We have now isolated the measurement logic, allowing us to accommodate the three possible scenarios we think that might be required. There are a couple of hanging assumptions about measurements: that they are integers and that measurements can added up using "+". These assumptions are correct (or correct enough) in our three scenarios.

Summary of Maintainability

As we expected, this solution already satisfied most of the items on the wishlist. By using tried and tested techniques, rather than re-inventing the wheel, we were already close to the sweet spot for performance,  compactness and basic functionality.

Unicode is Java's weak spot and so that's where this code needed a bit of repair, just like the design-by-induction solution. But instead of piling band-aid on band-aid, crawling forwards on hands-and-knees, we used representational shifts to decompose the novel problem into familiar problems with familiar solutions, getting to the solution at the speed of thought.

The java.util.StringTokenizer is a terrible piece of code and needs removal from the standard library, along with the java.io.StreamTokenizer. We discovered this and ended up writing our own Tokeniser and in the process changed the input from a String, which is a poor choice for large files, to a Reader. The incidental effect of using this more familiar form, is that our runtime memory footprint was reduced to a negligible quantity and this routine can now be used on indefinitely large files.

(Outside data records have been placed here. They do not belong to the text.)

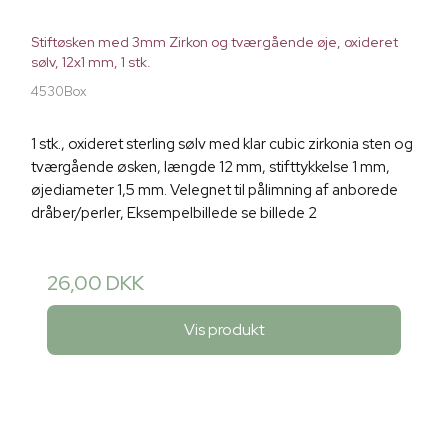
Stiftøsken med 3mm Zirkon og tværgående øje, oxideret
sølv, 12x1 mm, 1 stk.
4530Box
1 stk., oxideret sterling sølv med klar cubic zirkonia sten og
tværgående øsken, længde 12 mm, stifttykkelse 1 mm,
øjediameter 1,5 mm. Velegnet til pålimning af anborede
dråber/perler, Eksempelbillede se billede 2
26,00 DKK
Vis produkt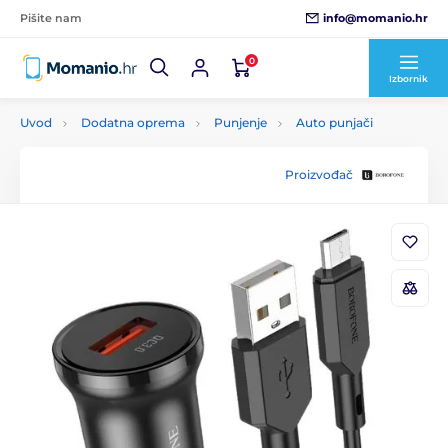
info@momanio.hr
Pišite nam
0
Izbornik
Uvod
Dodatna oprema
Punjenje
Auto punjači
Proizvođač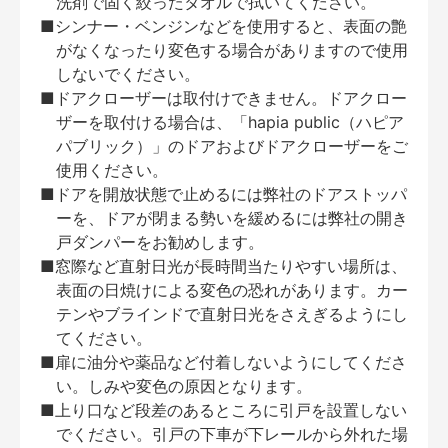
洗剤で固く絞ったタオルで拭いてください。
■シンナー・ベンジンなどを使用すると、表面の艶
がなくなったり変色する場合がありますので使用
しないでください。
■ドアクローザーは取付けできません。ドアクロー
ザーを取付ける場合は、「hapia public（ハピア
パブリック）」のドアおよびドアクローザーをご
使用ください。
■ドアを開放状態で止めるには弊社のドアストッパ
ーを、ドアが閉まる勢いを緩めるには弊社の開き
戸ダンパーをお勧めします。
■窓際など直射日光が長時間当たりやすい場所は、
表面の日焼けによる変色の恐れがあります。カー
テンやブラインドで直射日光をさえぎるようにし
てください。
■扉に油分や薬品など付着しないようにしてくださ
い。しみや変色の原因となります。
■上り口など段差のあるところに引戸を設置しない
でください。引戸の下車が下レールから外れた場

By trying to accommodate general Unicode strings we uncovered a gap in the specification. We reacted to this by isolating the logic concerning the packing metric into a new class. So although we have not properly solved the problem we are confident that when we get an answer back from our analyst/customer that it will be a small change.

On the downside we invented a whole mess of classes and interfaces to cope with our representational shifts. If these are not properly documented (and soon!) it is very likely that the next developer will get lost in the mess. A really good example of the kind of mess that can be created is the java.io package. There are lots of different representations of streaming-i/o with a very confusing set of advantages and disadvantages. 

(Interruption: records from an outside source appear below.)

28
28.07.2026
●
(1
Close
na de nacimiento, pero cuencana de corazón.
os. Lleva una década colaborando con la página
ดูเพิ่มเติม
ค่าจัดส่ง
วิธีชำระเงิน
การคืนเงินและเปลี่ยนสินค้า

Another aspect that is notable is that several of the classes (WordTokeniser, PushableWordTokeniser, ReaderLookAheadSource) were created to cover deficiencies in the underlying library classes. It can be argued that it would be more straightforward to have used the built-in libraries and worked around their deficiencies. By doing things that way, subsequent developers would have recognised the methods and probably immediately recognised the code hacks that are required to work around their flaws.

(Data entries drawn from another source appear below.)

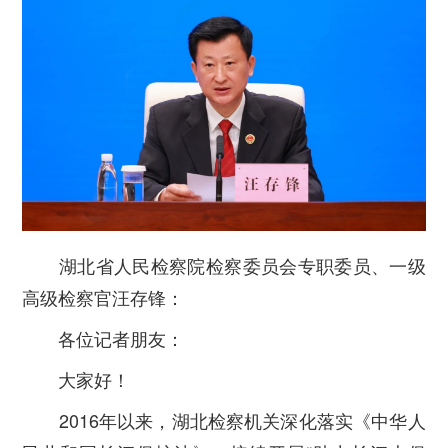
湖北省人民检察院检察委员会专职委员、一级
高级检察官汪存锋：
各位记者朋友：
大家好！
2016年以来，湖北检察机关深化落实《中华人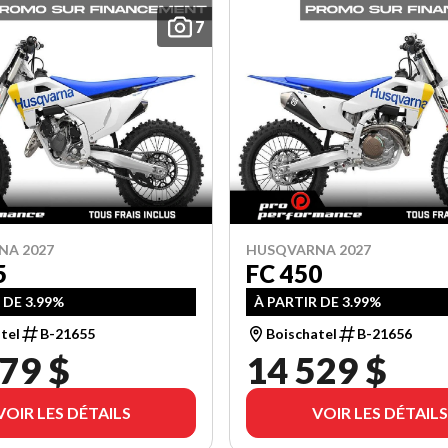
7
NA 2027
HUSQVARNA 2027
5
FC 450
 DE 3.99%
À PARTIR DE 3.99%
tel
B-21655
Boischatel
B-21656
79 $
14 529 $
VOIR LES DÉTAILS
VOIR LES DÉTAILS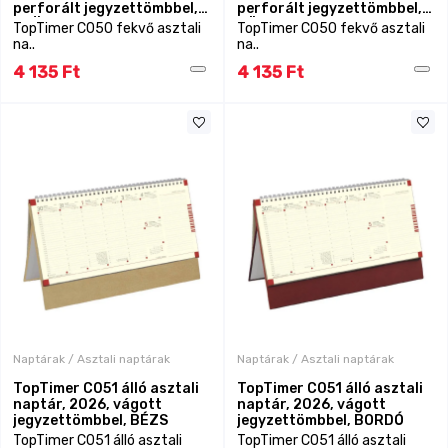
perforált jegyzettömbbel,
perforált jegyzettömbbel,
SZÜRKE
ZÖLD
TopTimer C050 fekvő asztali
TopTimer C050 fekvő asztali
na..
na..
4 135 Ft
4 135 Ft
Naptárak / Asztali naptárak
Naptárak / Asztali naptárak
TopTimer C051 álló asztali
TopTimer C051 álló asztali
naptár, 2026, vágott
naptár, 2026, vágott
jegyzettömbbel, BÉZS
jegyzettömbbel, BORDÓ
TopTimer C051 álló asztali
TopTimer C051 álló asztali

Even after the changes for maintenance, the code remains clean, fast and compact. In fact it got cleaner and faster and more compact as we went along. 

Which approach gave the more maintainable code? Ultimately it is a judgement that balances the clumsy code of the design-by-induction against the proliferation of "shift" classes. My judgement is that this is a no-brainer, I'd hate to have to work with the design-by-induction code which is just bristling with problems. I am not keen on the sheer number the classes in my own design but they are neat and tidy and plug together in an-easy-to-follow way. I know I could maintain this design without difficulty.